Example 7 (limit to show pictures only):

%{request_filename}  !^.*\. ( Gif|jpg|jpeg|png|  . *$-[f,l]

Example 8 (file does not exist redirect 404):

rewriteengine Onrewritecond   %{request_filename}  !  Frewritecond  %{request_filename}  !.?/404.php [L]

(These are some of their own views and summary, if there is insufficient or wrong place please point out)

That leaves with the wind

Statement: The above represents only the point of view or conclusion that I have summed up in a certain time in my work study. Please give the original link in the article page when reproduced

Apache URL Rewrite rules

Contact Us

The content source of this page is from Internet, which doesn't represent Alibaba Cloud's opinion; products and services mentioned on that page don't have any relationship with Alibaba Cloud. If the content of the page makes you feel confusing, please write us an email, we will handle the problem within 5 days after receiving your email.

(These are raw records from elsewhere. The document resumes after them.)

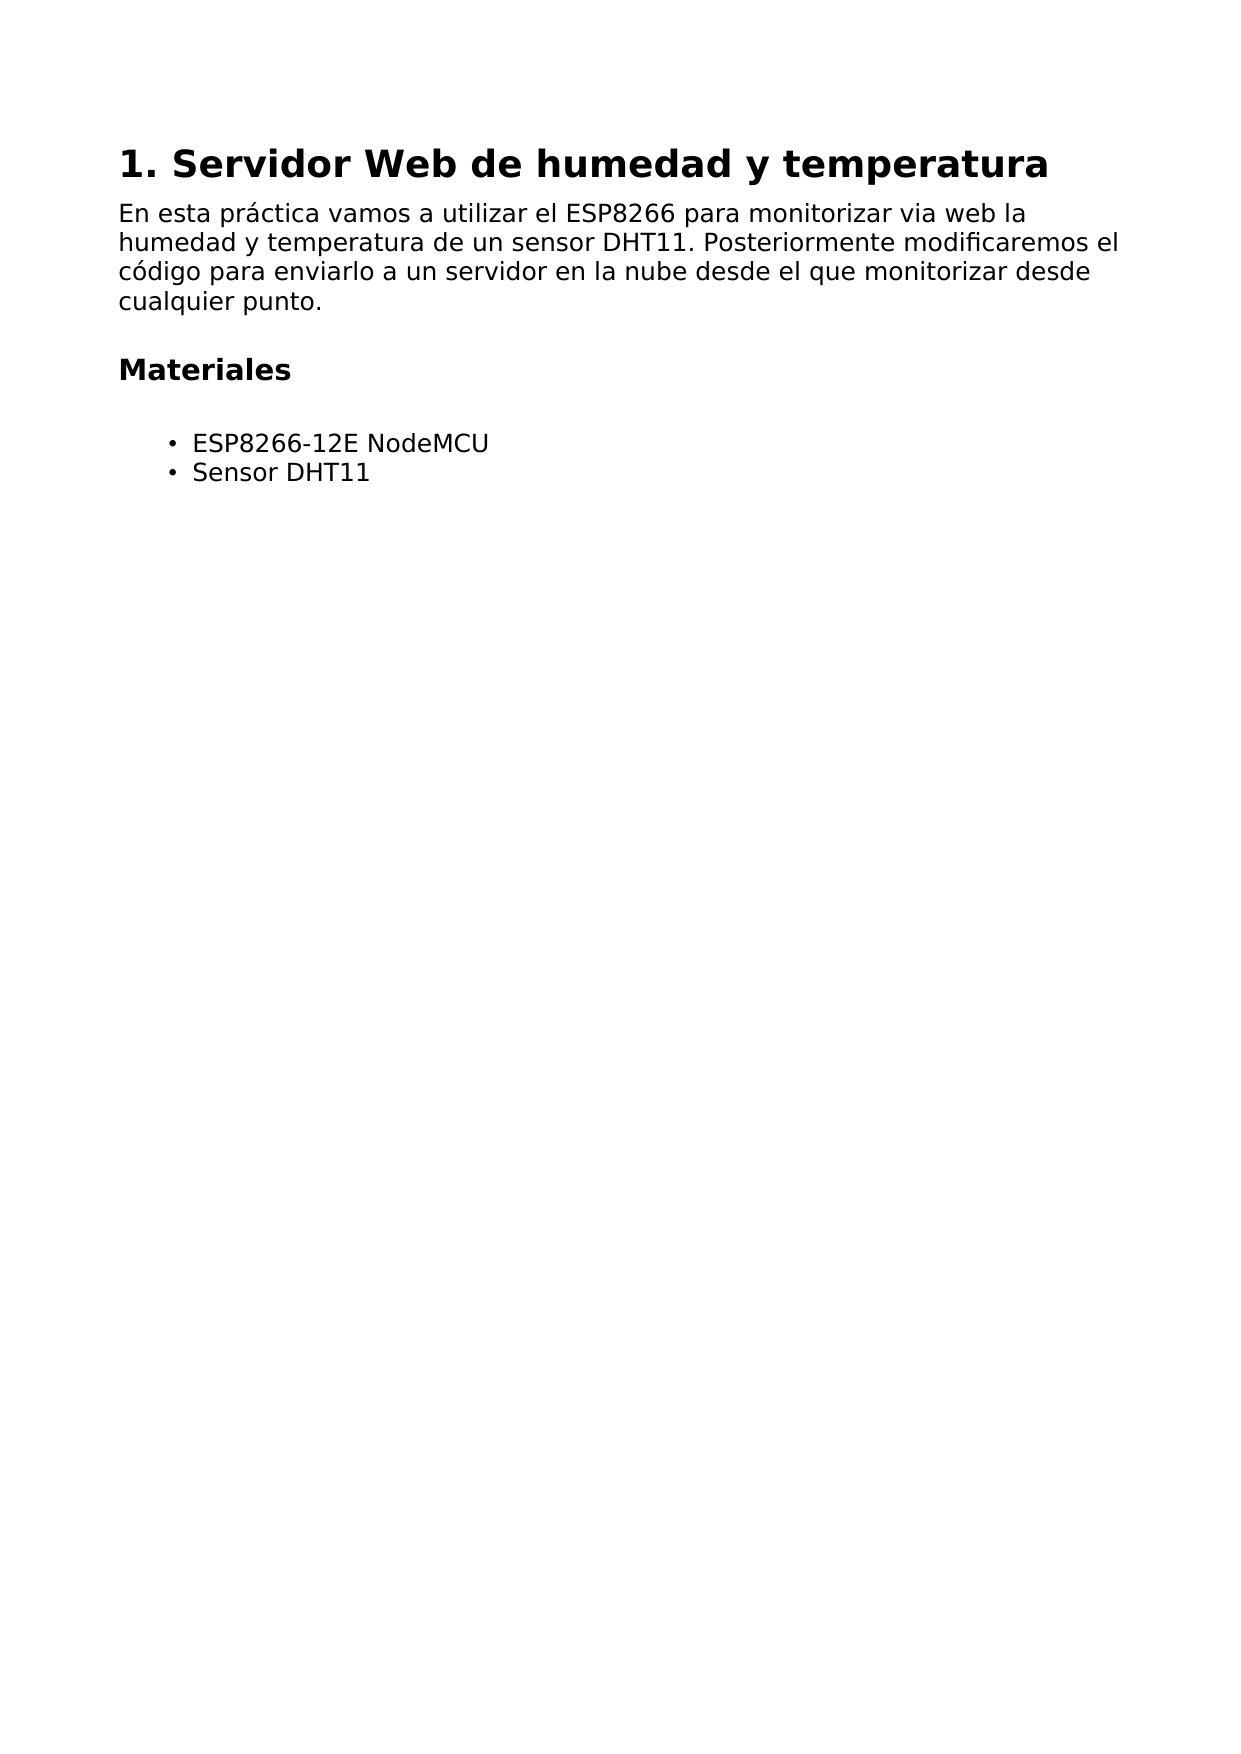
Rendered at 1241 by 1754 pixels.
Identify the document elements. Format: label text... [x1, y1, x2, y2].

subtitle 1. Servidor Web de humedad y temperatura [118, 143, 1122, 187]
text En esta práctica vamos a utilizar el ESP8266 para monitorizar via web la humedad y temperatura de un sensor DHT11. Posteriormente modificaremos el código para enviarlo a un servidor en la nube desde el que monitorizar desde cualquier punto. [118, 199, 1122, 316]
list Sensor DHT11 [177, 458, 1122, 488]
list ESP8266-12E NodeMCU [177, 429, 1122, 458]
subtitle Materiales [118, 353, 1122, 387]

If you find any instances of plagiarism from the community, please send an email to: info-contact@alibabacloud.com and provide relevant evidence. A staff member will contact you within 5 working days.

A Free Trial That Lets You Build Big!

Start building with 50+ products and up to 12 months usage for Elastic Compute Service

  • Sales Support

    1 on 1 presale consultation

  • After-Sales Support

    24/7 Technical Support 6 Free Tickets per Quarter Faster Response

  • Alibaba Cloud offers highly flexible support services tailored to meet your exact needs.